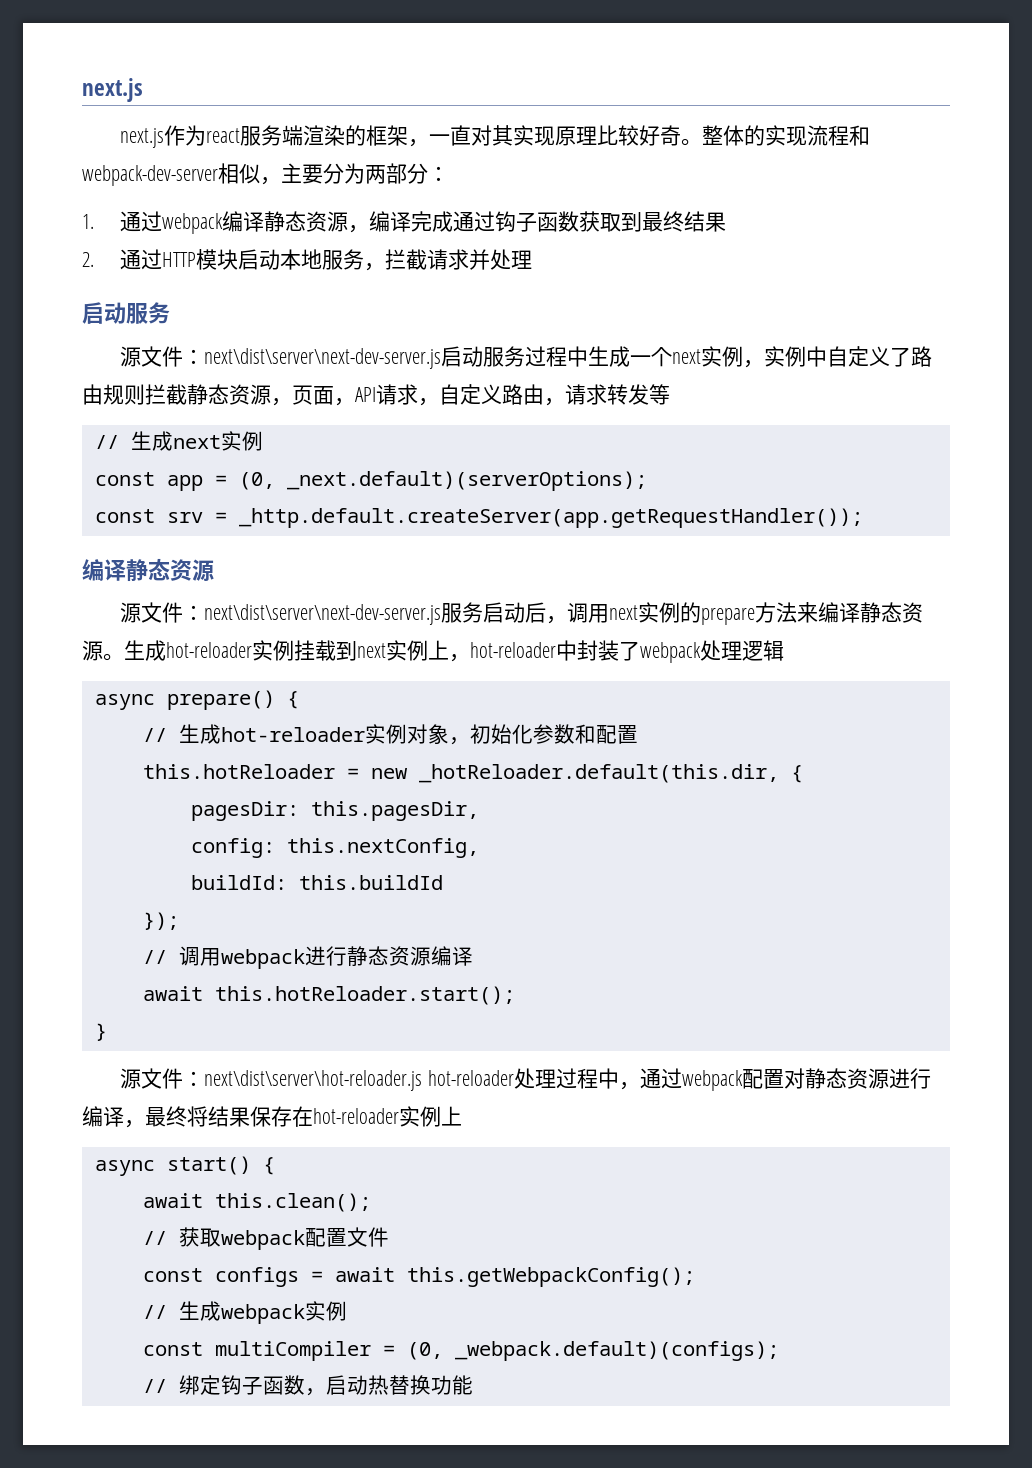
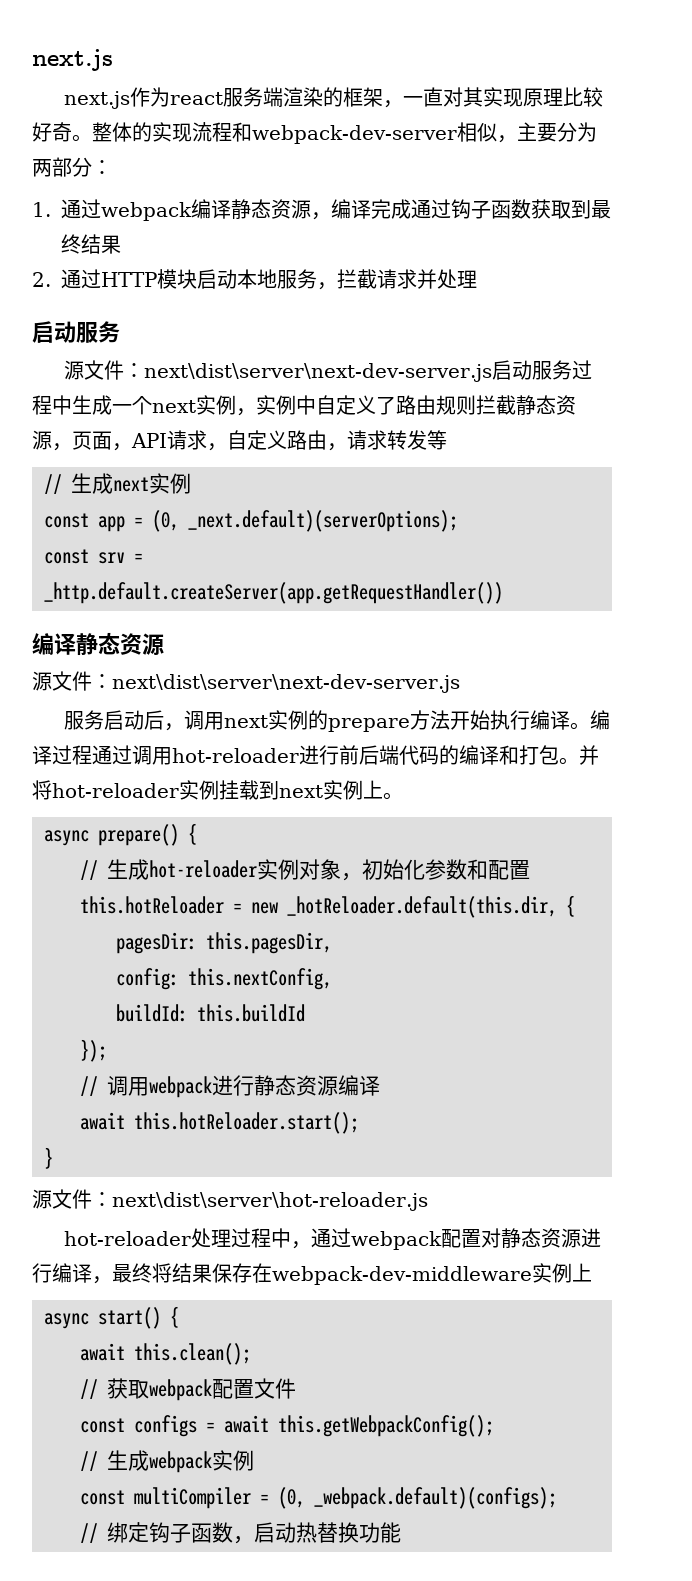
[238,508,863,528] _http.default.createServer(app.getRequestHandler()); -> [44,582,503,604] _http.default.createServer(app.getRequestHandler())
(441, 614) none -> (460, 683) //
[796,602,923,623] [82,640,166,661] 来编译静态资源。生成 -> [450,710,611,730] [32,745,599,765] [32,780,52,800] 开始执行编译。编译过程通过调用hot-reloader进行前后端代码的编译和打包。并将
[449,640,784,663] ，hot-reloader中封装了webpack处理逻辑 -> [383,792,403,800] 。
(422, 1080) none -> (428, 1201) //
[313,1108,399,1124] hot-reloader -> [272,1266,532,1285] webpack-dev-middleware

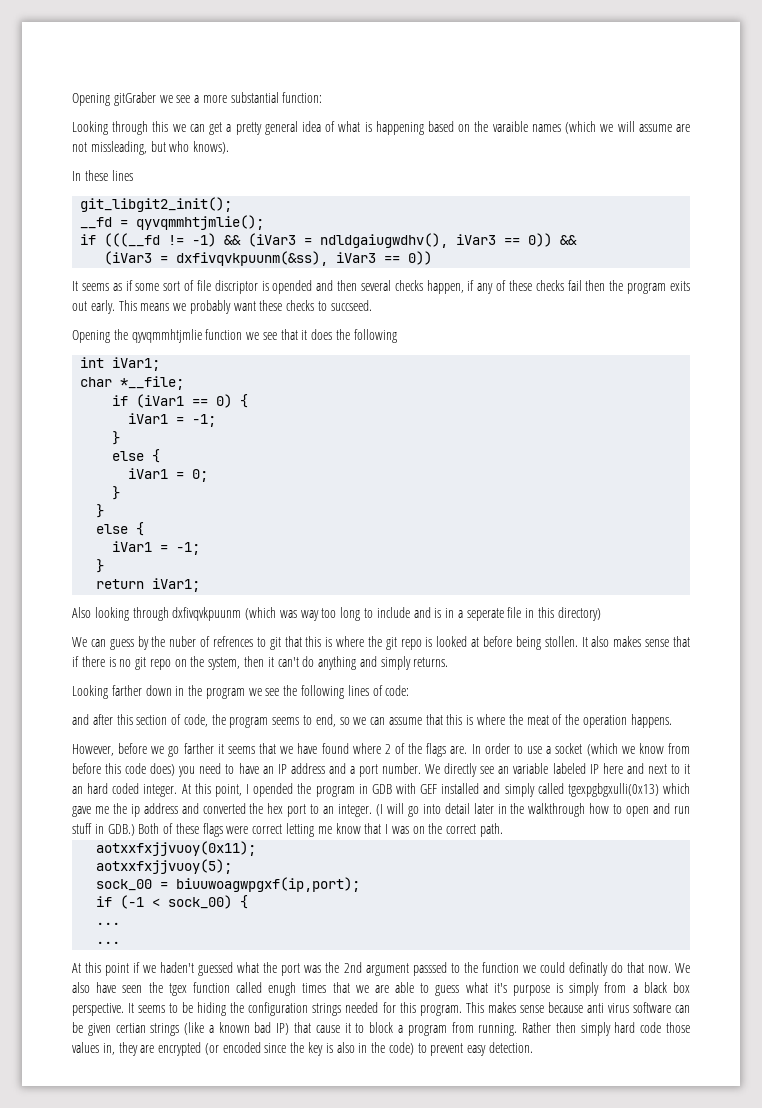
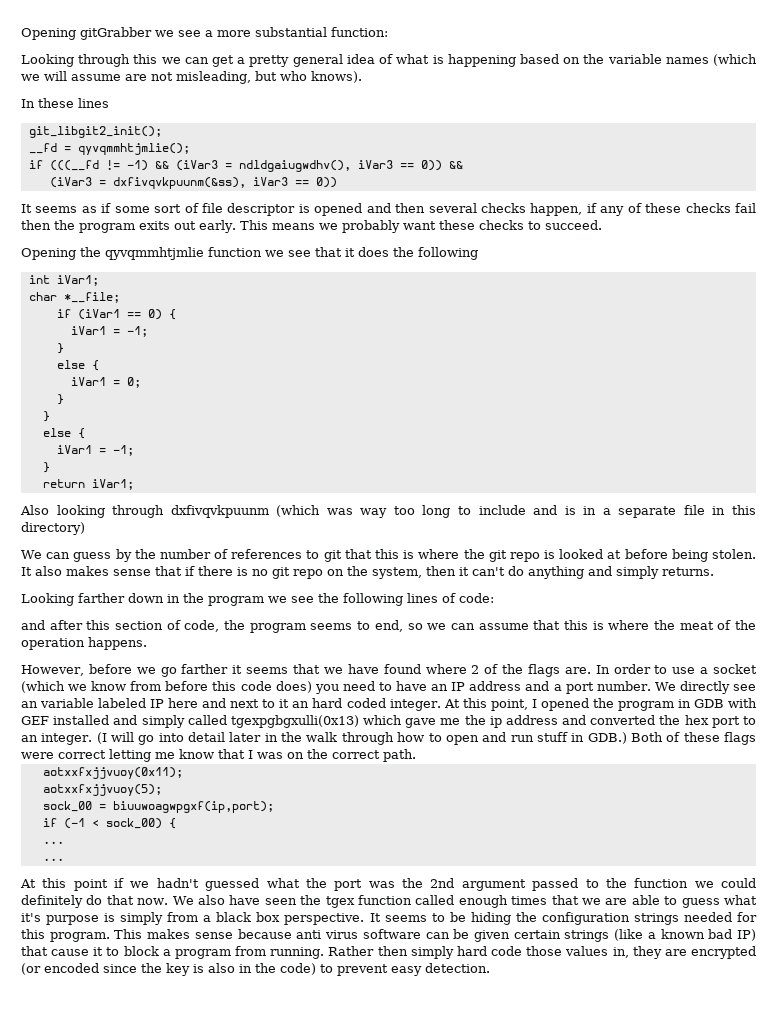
[72,92,156,106] Opening gitGraber -> [21,27,152,40] Opening gitGrabber
[492,121,528,132] varaible -> [607,54,662,64] variable
[90,141,147,155] missleading, -> [176,71,251,84] misleading,
[214,280,313,294] discriptor is opended -> [227,203,363,216] descriptor is opened
[330,300,372,311] succseed. -> [544,220,602,230] succeed.
[466,608,504,621] seperate -> [618,506,677,518] separate
[169,636,253,647] nuber of refrences -> [159,549,303,559] number of references
[544,636,578,647] stollen. -> [712,549,756,559] stolen.
[253,783,294,797] opended -> [540,698,589,711] opened
[528,803,586,817] walkthrough -> [306,732,394,745] walk through
[160,962,195,973] haden't -> [156,878,199,888] hadn't
[412,962,447,976] passsed -> [532,878,579,891] passed
[568,962,608,976] definatly -> [21,895,83,908] definitely
[268,982,297,996] enugh -> [458,895,508,908] enough
[115,1023,146,1033] certian -> [513,930,561,939] certain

········

*Task objective*:
Copy nothing but the lines from the top of the data down to the line containing "[466,608,504,621] seperate ->", and leave the pictures out.

*Solution to this problem*:
[238,508,863,528] _http.default.createServer(app.getRequestHandler()); -> [44,582,503,604] _http.default.createServer(app.getRequestHandler())
(441, 614) none -> (460, 683) //
[796,602,923,623] [82,640,166,661] 来编译静态资源。生成 -> [450,710,611,730] [32,745,599,765] [32,780,52,800] 开始执行编译。编译过程通过调用hot-reloader进行前后端代码的编译和打包。并将
[449,640,784,663] ，hot-reloader中封装了webpack处理逻辑 -> [383,792,403,800] 。
(422, 1080) none -> (428, 1201) //
[313,1108,399,1124] hot-reloader -> [272,1266,532,1285] webpack-dev-middleware

[72,92,156,106] Opening gitGraber -> [21,27,152,40] Opening gitGrabber
[492,121,528,132] varaible -> [607,54,662,64] variable
[90,141,147,155] missleading, -> [176,71,251,84] misleading,
[214,280,313,294] discriptor is opended -> [227,203,363,216] descriptor is opened
[330,300,372,311] succseed. -> [544,220,602,230] succeed.
[466,608,504,621] seperate -> [618,506,677,518] separate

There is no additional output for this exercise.